Sixty days. That's how much time former Chicago Mayor Richard Daley's thug nephew, Richard Vanecko, will serve in jail under a plea agreement announced today for taking the life of David Koschman, a young man he beat down on a sidewalk during a drunken rage while out partying with friends on Rush Street in 2004. Forget the fact that Vanecko and his friends repeatedly lied to police about his actions on the night in question. Forget the fact that his uncle's friends ordered the Chicago Police Department to obstruct the investigation from the get-go. Forget the fact that two successive Crook County prosecutors did everything in their power to sweep this dastardly crime under the rug. Only after the appointment of a special prosecutor with more financial ties to the Daley political machine than you can shake a stick at on the order of a Cook County judge after the passage of nearly nine years was this scumbag even charged with a single charge of involuntary manslaughter. Not surprisingly, Special Prosecutor Dan Webb of the politically-connect law firm of Winston & Strawn concluded that nobody other than Koschman had broken the law.
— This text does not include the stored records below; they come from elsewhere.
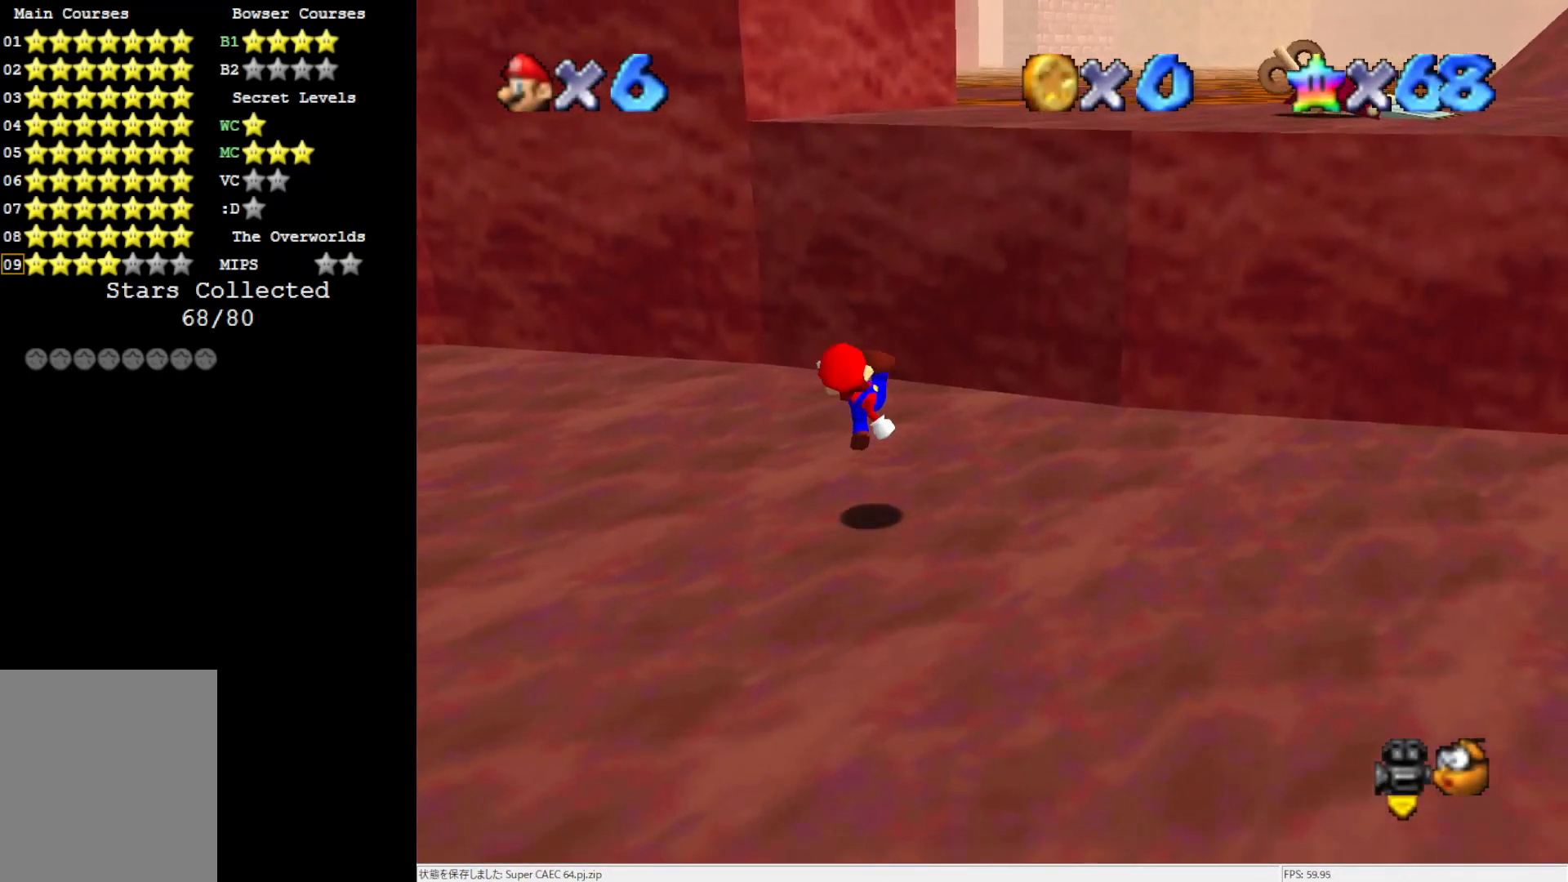
{"buttons": ["A"], "left_stick": "down", "events": [[217, "A", "down"], [417, "left_stick", "down"]]}
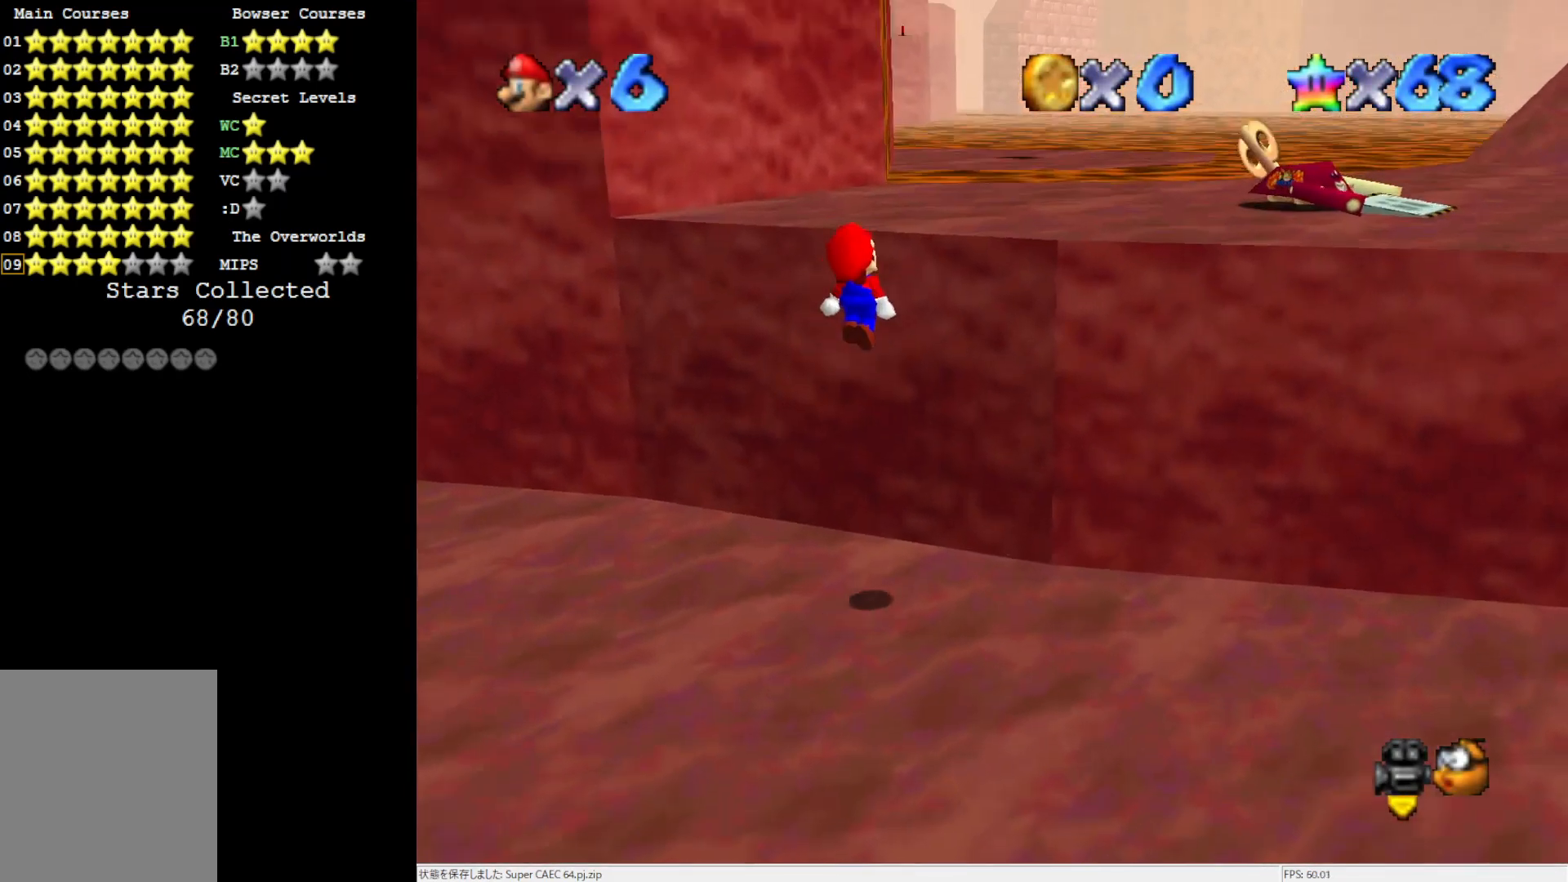
{"buttons": [], "left_stick": "center", "events": [[117, "left_stick", "center"], [150, "B", "down"], [317, "A", "up"], [350, "B", "up"]]}
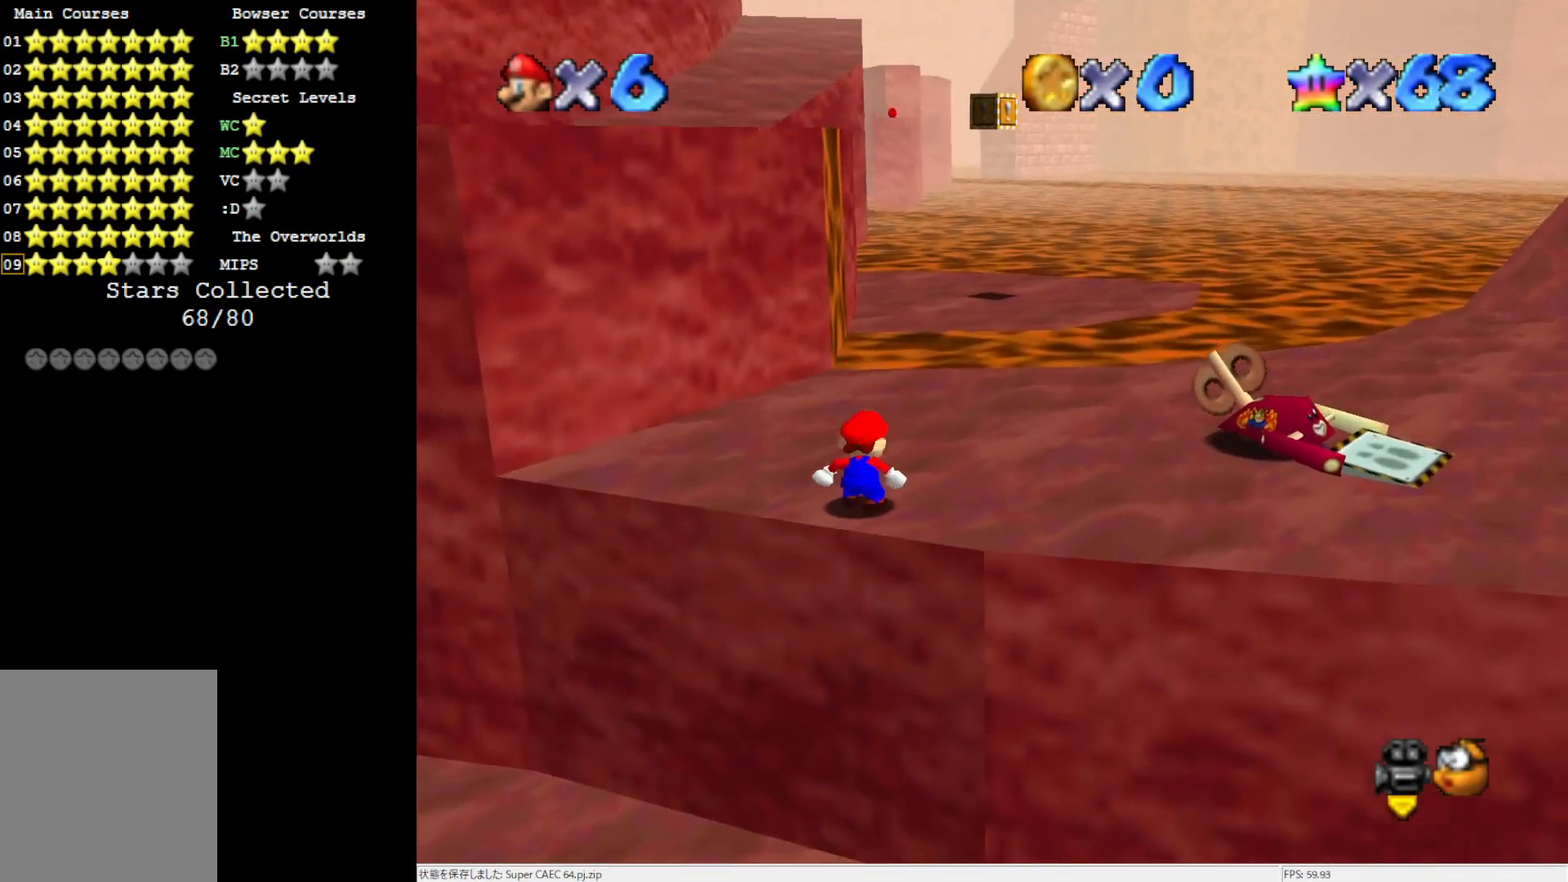
{"buttons": [], "left_stick": "up", "events": [[183, "left_stick", "up"], [300, "A", "down"], [300, "B", "down"], [350, "A", "up"], [350, "B", "up"]]}
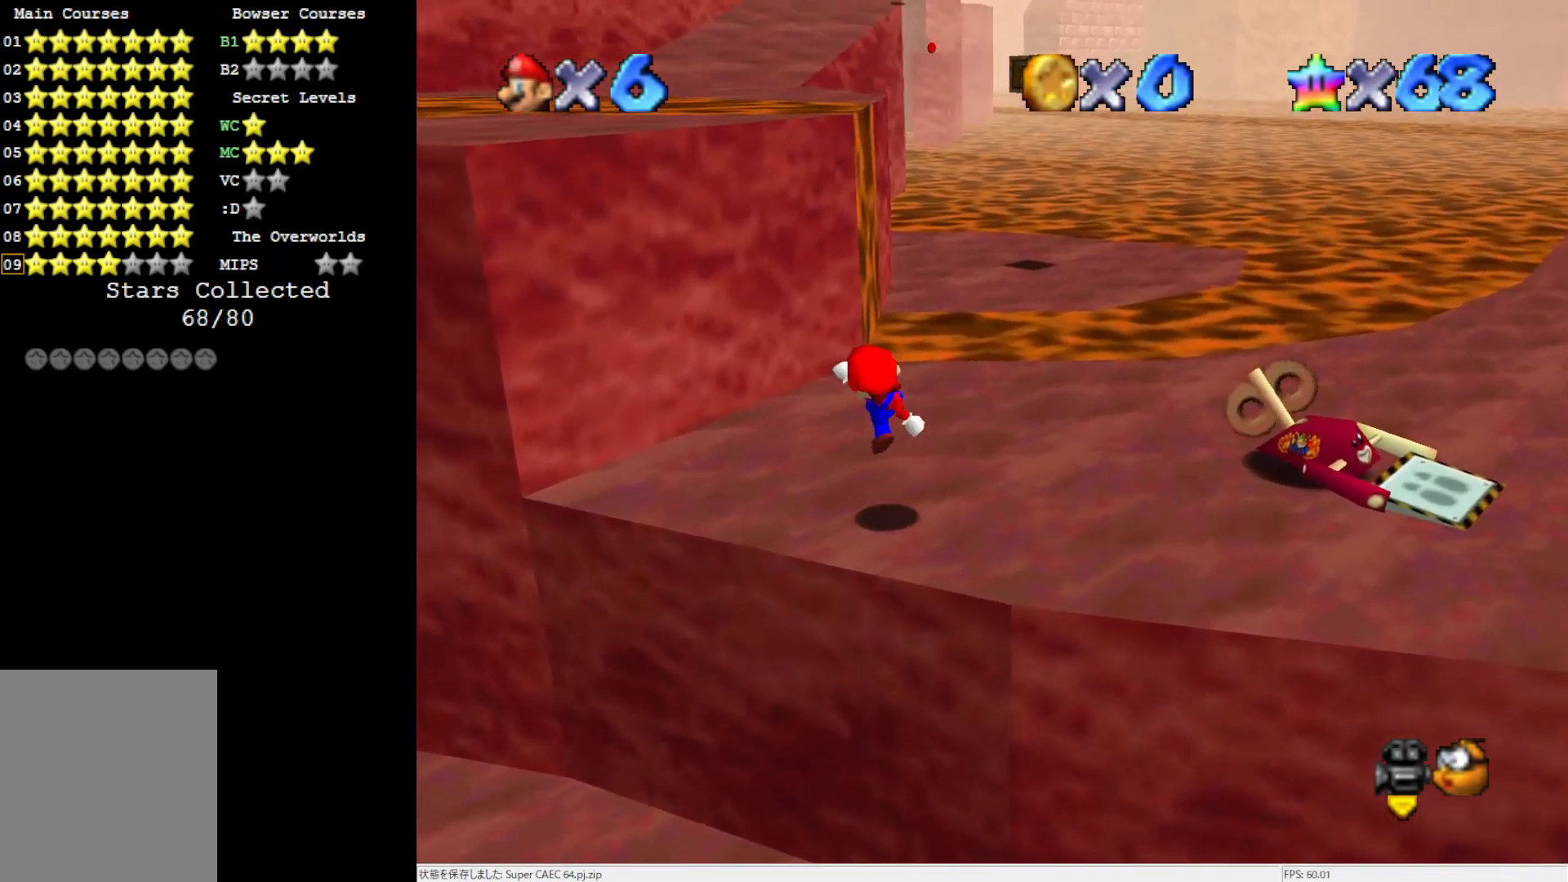
{"buttons": [], "left_stick": "up", "events": [[233, "A", "down"], [383, "A", "up"]]}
The only reason this poor excuse for a human being is spending one day in jail is because persistent investigative reporters at the Chicago Sun-Times refused to let the story die. “The system has failed Koschman, [Circuit Judge Michael] Toomin said in April 2012 when he granted the request for a special prosecutor." "The judge ripped 'the fiction of self-defense' that he said was 'conjured up by police and prosecutors' and questioned why Vanecko wasn’t charged," the Sun-Times reported. “He’s identified as the killer — make no mistake about it,” the judge said then. “This is not a whodunit . . . When you have a dead body, someone’s going to jail. Not in this case.” It looks like Vanecko will get to serve his 60 days in a more comfortable suburban county jail in McHenry County rather than the Cook County Jail with the rest of the scumbags that he's no better than. Anyone who tries to tell you that there are not two forms of justice in this country is lying to you. The notion that we are all treated equally under the law is pure fiction.
Richard Vanecko (Tim Boyle photo for Sun-Times) |
2 comments:
This is a classic example of "The Machine."
The sentence is far too soft. The fact there was a cover-up is just responded to by an all too familiar "Machine" saying "just don't you worry about that."
It's just wrong.
So there is more than one justice and it's not for all it's only for the chosen elite in Illinois, for David Koschman and the many families that Illinois politicians have murdered and destroyed.